Discovering the profession of rearing shellfish…

At Port-Saint-Louis-du-Rhône, rearing shellfish is the traditional activity par excellence. The mussels of Carteau come from the Bay of Carteau southwest of town and prove very tasty and fleshy. They sell well across Europe thanks to their quality and freshness.
The Ferrigno family company has been going for three generations and runs the only French seafood cannery on the Mediterranean coast. By advanced request, you can visit the shellfish filtration and purification centre and the cannery, plus there’s the possibility of a tasting out of doors, weather permitting. Get further information at: http://www.ferrignosa.com/

 

Gourmet break in the Rhône Valley (Vaucluse) 4 days / 3 nights

Luxury, craft and a condensed experience of Provençal life are all on the cards during this special break in the midst of splendid vine country, in the heart of the Dentelles de Montmirail hills. You’ll stay in the gorgeous village of Beaumes-de-Venise, in a gem of a B&B, located in an old house that has been magnificently restored. Then comes your programme of activities: a private cookery class run by a chef in your hosts’ kitchen; a cycling outing on an electric bike taking in the breathtaking scenery; and a driving tour through the vineyards with a chauffeur who knows their wines and takes you on a visit to fine cellars. Although you’ll only be away for 3 nights, you’ll do so much that you’ll feel more like you’ve been away a fortnight!

www.provenceguide.com

 

Gourmet short break in the Pays de Thau (from Sète to Bouzigues)

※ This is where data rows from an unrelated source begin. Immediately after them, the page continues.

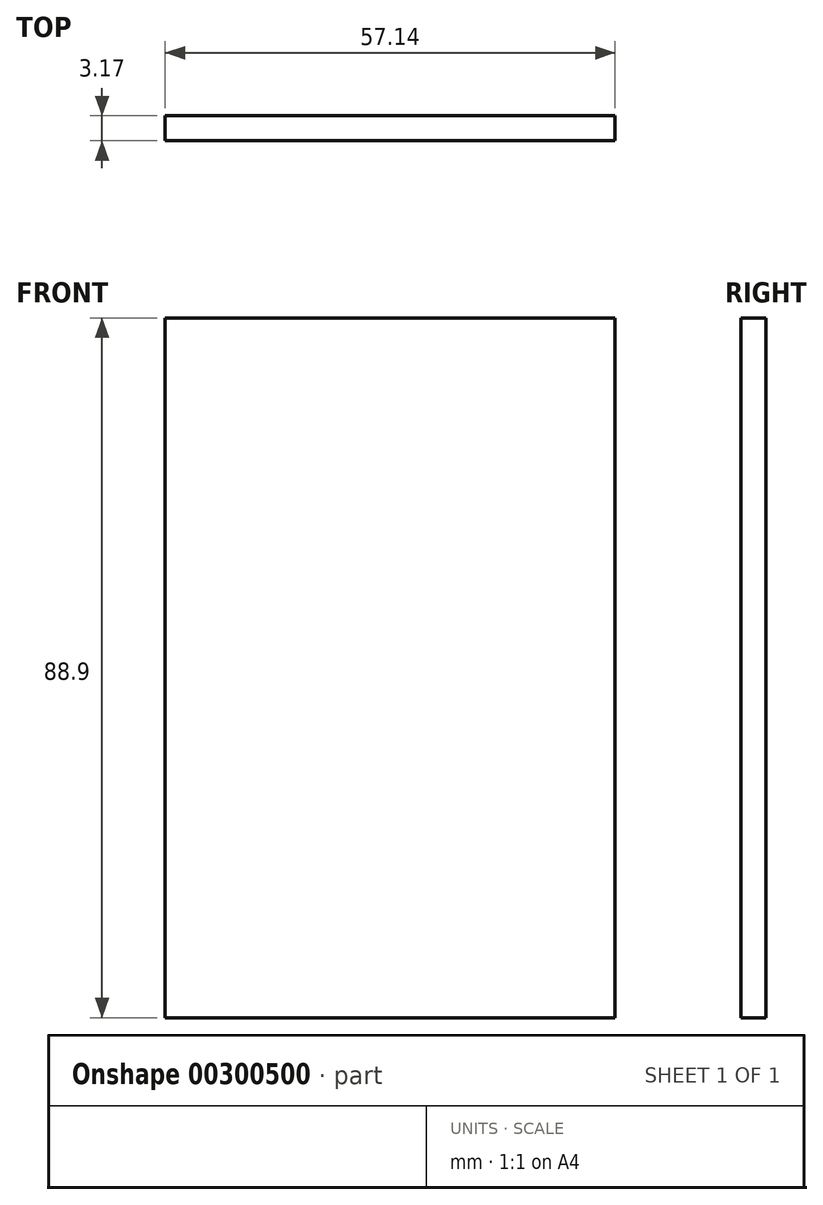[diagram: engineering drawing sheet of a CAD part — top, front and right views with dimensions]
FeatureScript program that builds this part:
annotation { "Feature Type Name" : "Feature", "Feature Type Description" : "" }
export const myFeature = defineFeature(function(context is Context, id is Id, definition is map)
    precondition{}
    {
        {
            var Q0;
            Q0=qCreatedBy(makeId("Front.planeOp"),FACE);
            var sketch = newSketch(context, id + "F0", { "sketchPlane" : qUnion([Q0])});
            skLineSegment(sketch, "E0.bottom", {"start": v(-28.57, 44.45) * mm, "end": v(28.58, 44.45) * mm});
            skLineSegment(sketch, "E0.top", {"start": v(-28.58, -44.45) * mm, "end": v(28.58, -44.45) * mm});
            skLineSegment(sketch, "E0.left", {"start": v(-28.57, 44.45) * mm, "end": v(-28.57, -44.45) * mm});
            skLineSegment(sketch, "E0.right", {"start": v(28.58, 44.45) * mm, "end": v(28.58, -44.45) * mm});
            skPoint(sketch, "E0.middle", {"position": v(0, 0) * mm});
            skSolve(sketch);
        }
        {
            var Q0;
            Q0 = qSketchRegion(id + "F0", true);
            extrude(context, id + "F1", {"entities" : qUnion([Q0]), "depth" : 3.17 * mm});
        }
    });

Stay in exceptional watery surrounds, between the Mediterranean and the Etang de Thau lagoon, with the intriguing canals of Sète between the two. Your accommodation will be either in a fine B&B or a charming hotel. Explore the two local gastronomic capitals, the ports of Sète and Bouzigues. Climbing Sète’s hill, admire the grand views from the top of the Mont-Saint-Clair, while down by the sea, wander around the fishermen’s village at the Pointe Courte headland. Next, head along the coast to Frontignan to taste its reputed sweet Muscat wine. Then it’s on to Bouzigues, a port on the Etang de Thau dedicated to rearing shellfish.